INFORMATION GIVEN -
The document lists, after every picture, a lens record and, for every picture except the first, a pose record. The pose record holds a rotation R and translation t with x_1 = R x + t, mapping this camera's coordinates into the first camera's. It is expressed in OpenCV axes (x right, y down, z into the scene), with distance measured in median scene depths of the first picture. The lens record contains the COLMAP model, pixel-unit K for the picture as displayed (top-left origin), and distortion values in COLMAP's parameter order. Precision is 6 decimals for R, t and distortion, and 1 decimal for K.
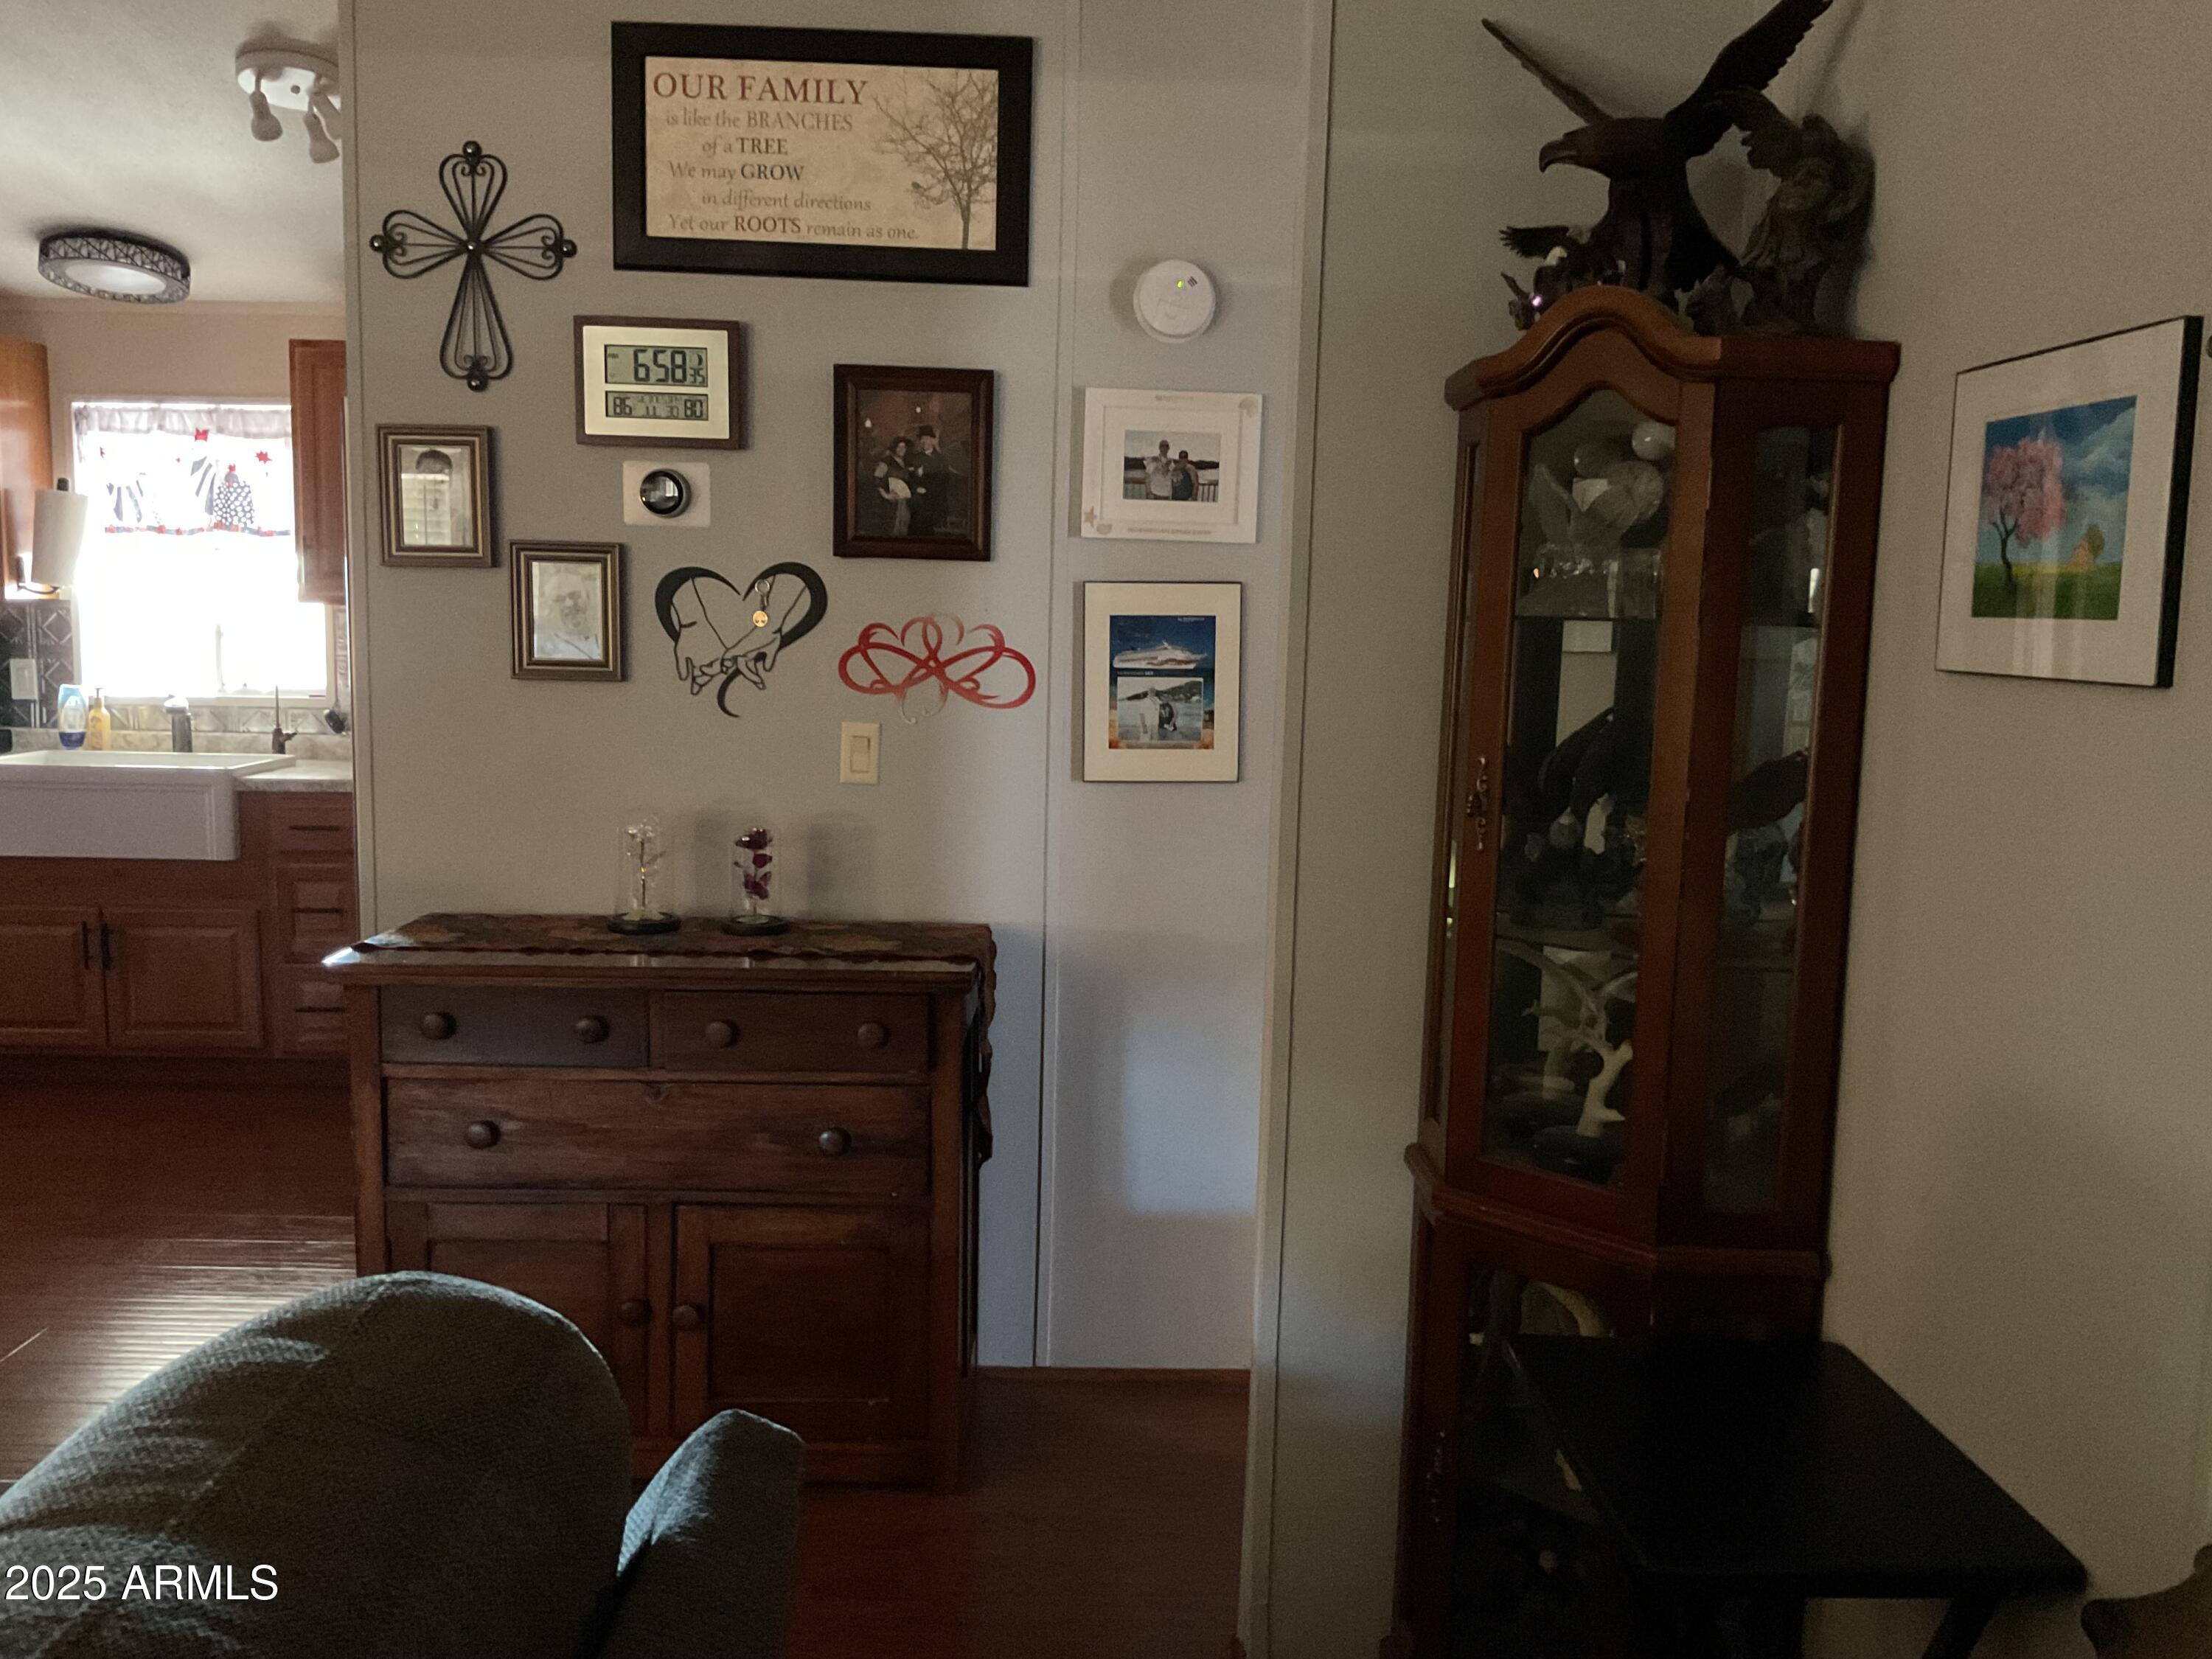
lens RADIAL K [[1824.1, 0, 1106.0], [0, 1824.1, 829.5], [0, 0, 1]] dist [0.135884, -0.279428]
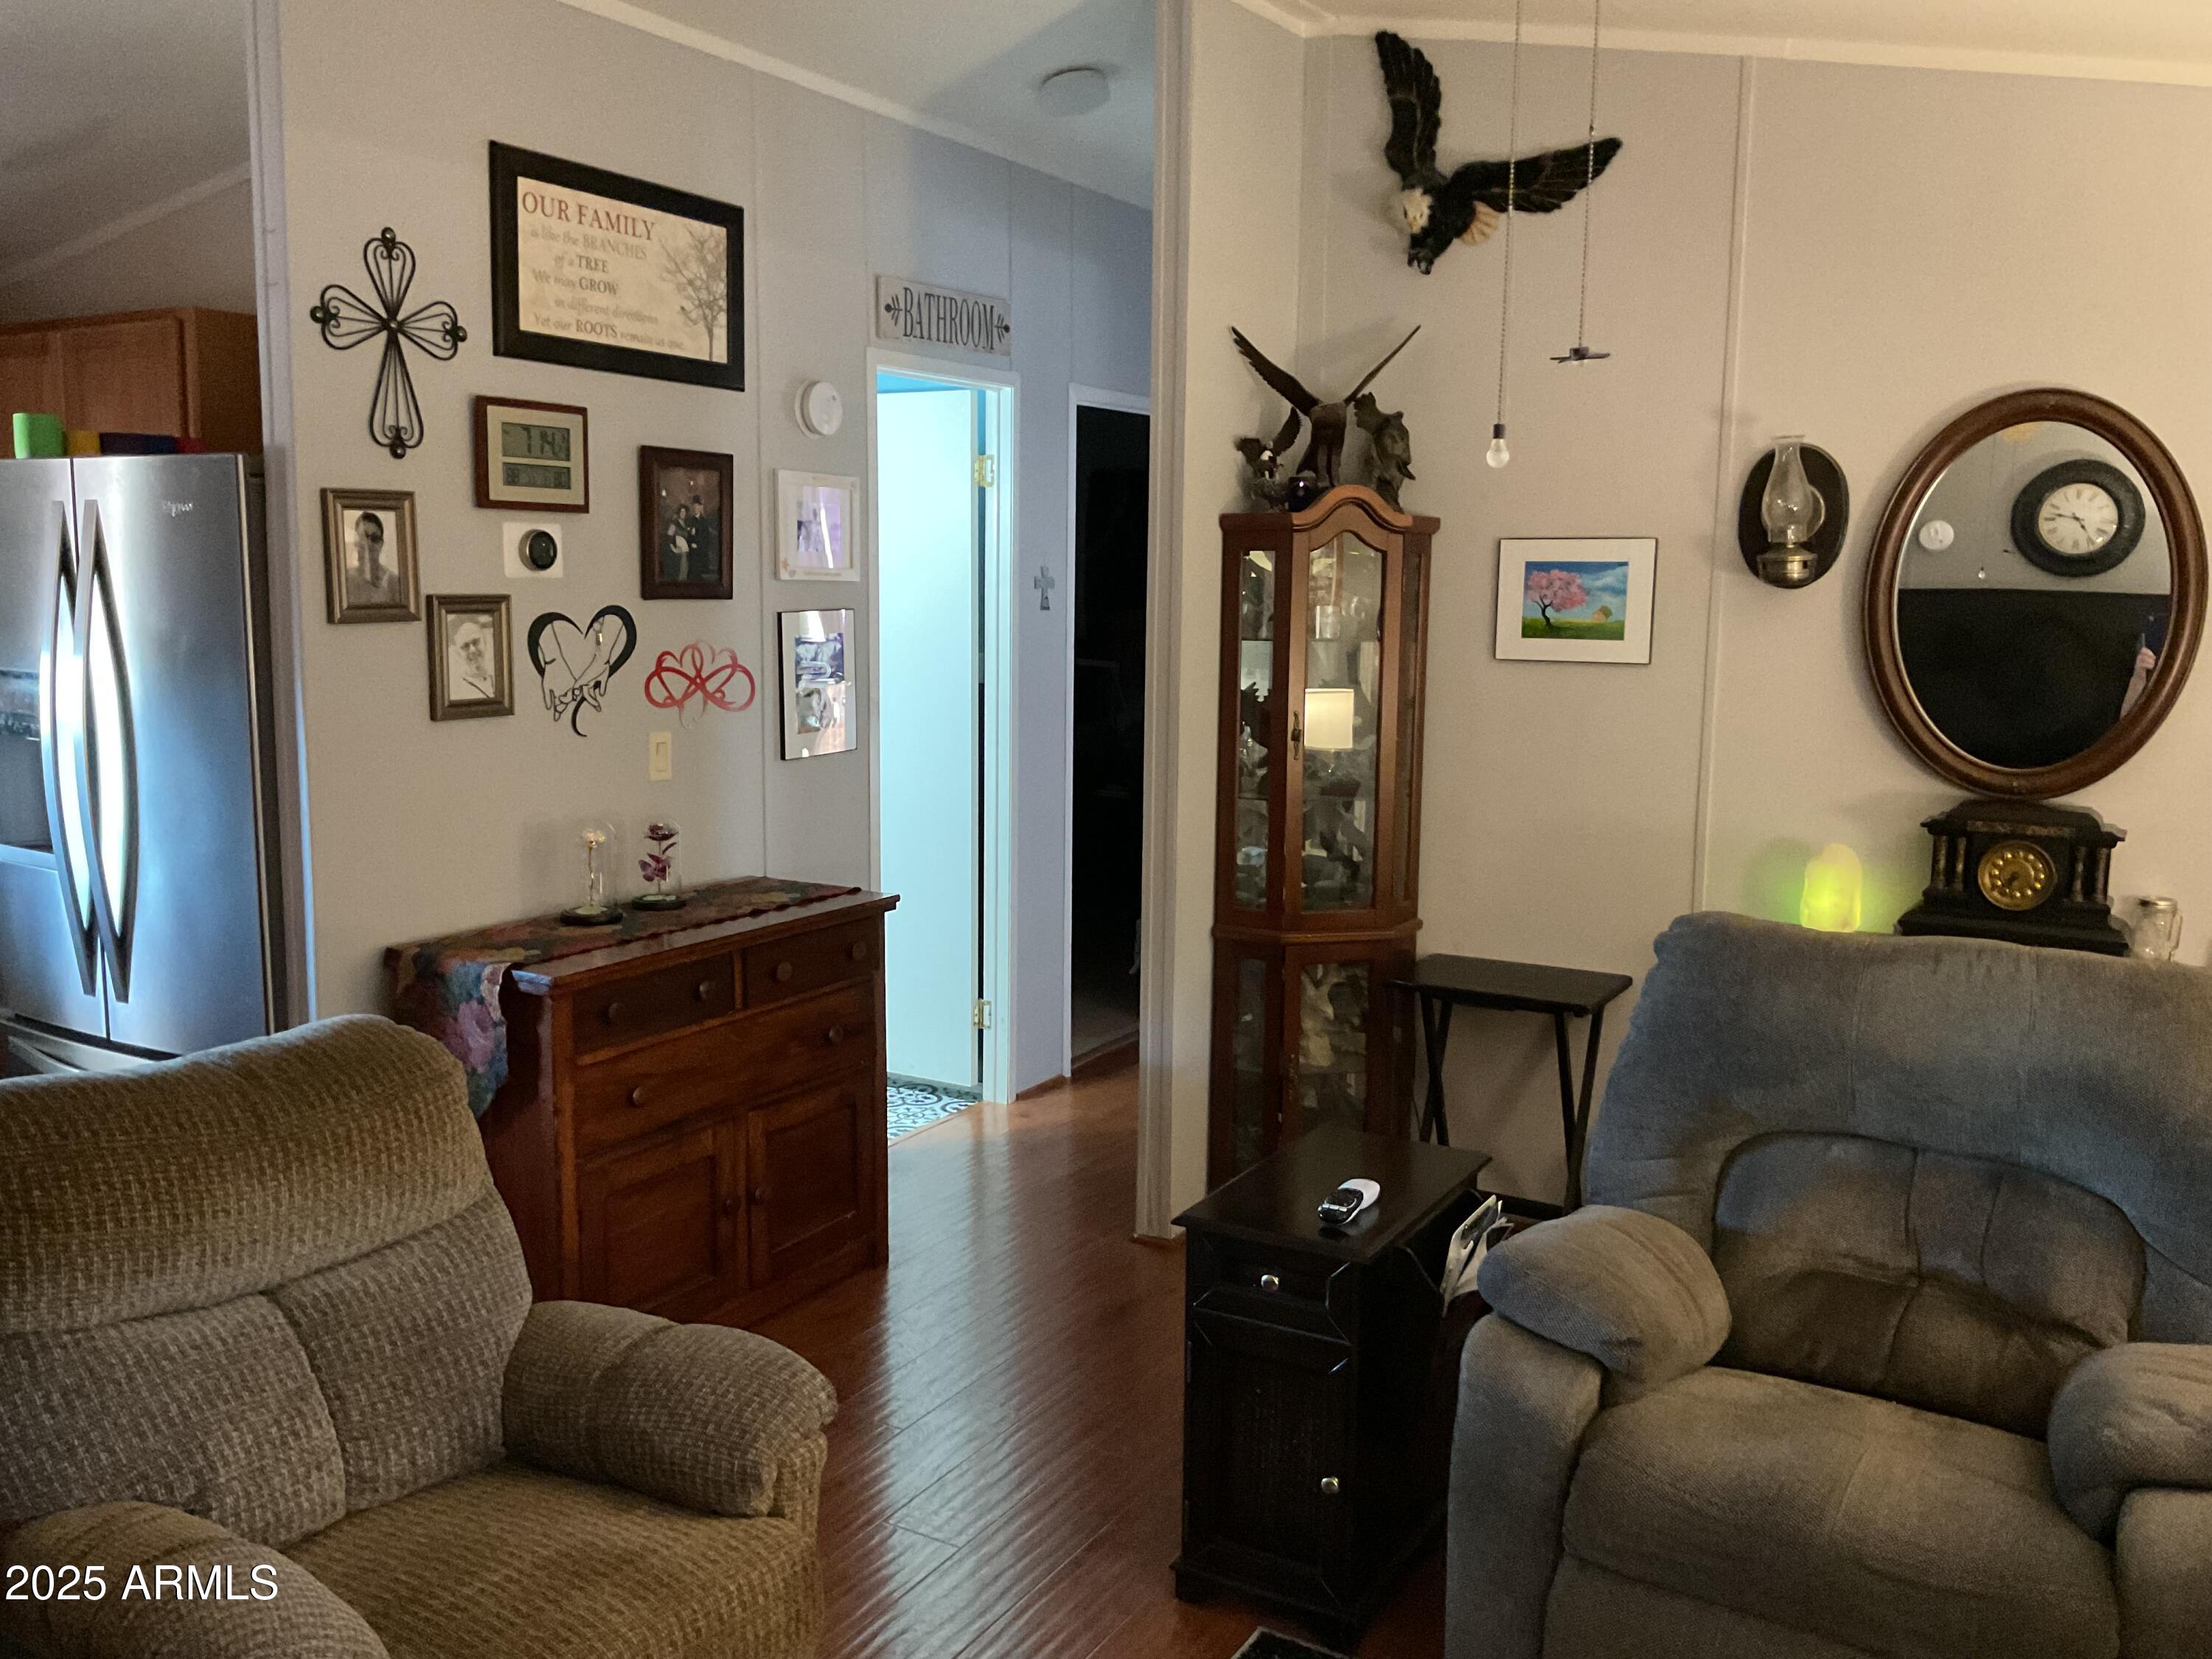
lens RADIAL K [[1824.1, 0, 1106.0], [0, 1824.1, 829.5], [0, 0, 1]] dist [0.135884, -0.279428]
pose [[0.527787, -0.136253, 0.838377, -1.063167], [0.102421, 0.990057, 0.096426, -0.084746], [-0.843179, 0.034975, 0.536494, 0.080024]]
...
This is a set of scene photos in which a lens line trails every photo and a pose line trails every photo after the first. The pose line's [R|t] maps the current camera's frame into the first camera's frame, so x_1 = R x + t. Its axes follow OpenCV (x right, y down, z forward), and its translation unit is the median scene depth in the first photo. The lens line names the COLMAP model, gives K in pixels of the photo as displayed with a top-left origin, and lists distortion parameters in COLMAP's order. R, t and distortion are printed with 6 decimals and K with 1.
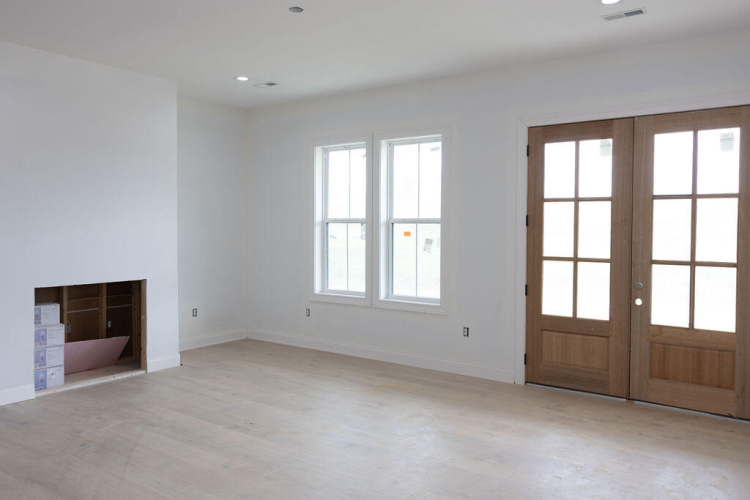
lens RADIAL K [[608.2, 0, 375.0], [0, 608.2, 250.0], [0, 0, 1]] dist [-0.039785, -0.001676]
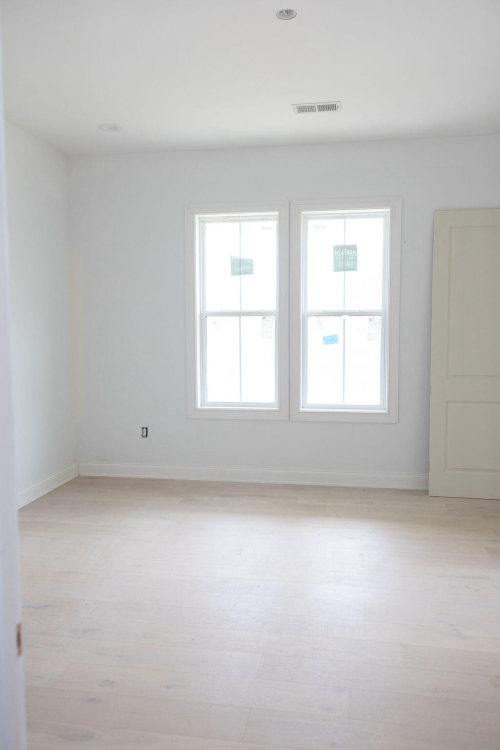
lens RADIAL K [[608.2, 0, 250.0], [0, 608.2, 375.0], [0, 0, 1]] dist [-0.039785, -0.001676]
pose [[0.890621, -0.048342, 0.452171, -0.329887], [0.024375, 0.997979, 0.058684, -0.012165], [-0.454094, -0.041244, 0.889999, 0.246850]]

YOUR GOAL -
Write out, unchanged, the lines from the line with "The document lists, after" to the line with "0.034975, 0.536494, 0.080024]]", and leave the pictures out of your answer.

SOLUTION -
The document lists, after every picture, a lens record and, for every picture except the first, a pose record. The pose record holds a rotation R and translation t with x_1 = R x + t, mapping this camera's coordinates into the first camera's. It is expressed in OpenCV axes (x right, y down, z into the scene), with distance measured in median scene depths of the first picture. The lens record contains the COLMAP model, pixel-unit K for the picture as displayed (top-left origin), and distortion values in COLMAP's parameter order. Precision is 6 decimals for R, t and distortion, and 1 decimal for K.
lens RADIAL K [[1824.1, 0, 1106.0], [0, 1824.1, 829.5], [0, 0, 1]] dist [0.135884, -0.279428]
lens RADIAL K [[1824.1, 0, 1106.0], [0, 1824.1, 829.5], [0, 0, 1]] dist [0.135884, -0.279428]
pose [[0.527787, -0.136253, 0.838377, -1.063167], [0.102421, 0.990057, 0.096426, -0.084746], [-0.843179, 0.034975, 0.536494, 0.080024]]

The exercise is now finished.